» Task to complete
Check each line of the data for "frame", and copy the ones that have it.

» Provided records
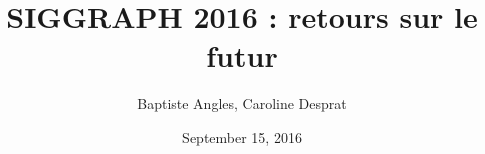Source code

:\documentclass[final]{beamer}
\title{SIGGRAPH 2016 : retours sur le futur}
\author{Baptiste Angles, Caroline Desprat}
\date{September 15, 2016}
\begin{document}
\frame{\titlepage}

\frame{\tableofcontents}






\end{document}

» Problem solution
\frame{\titlepage}
\frame{\tableofcontents}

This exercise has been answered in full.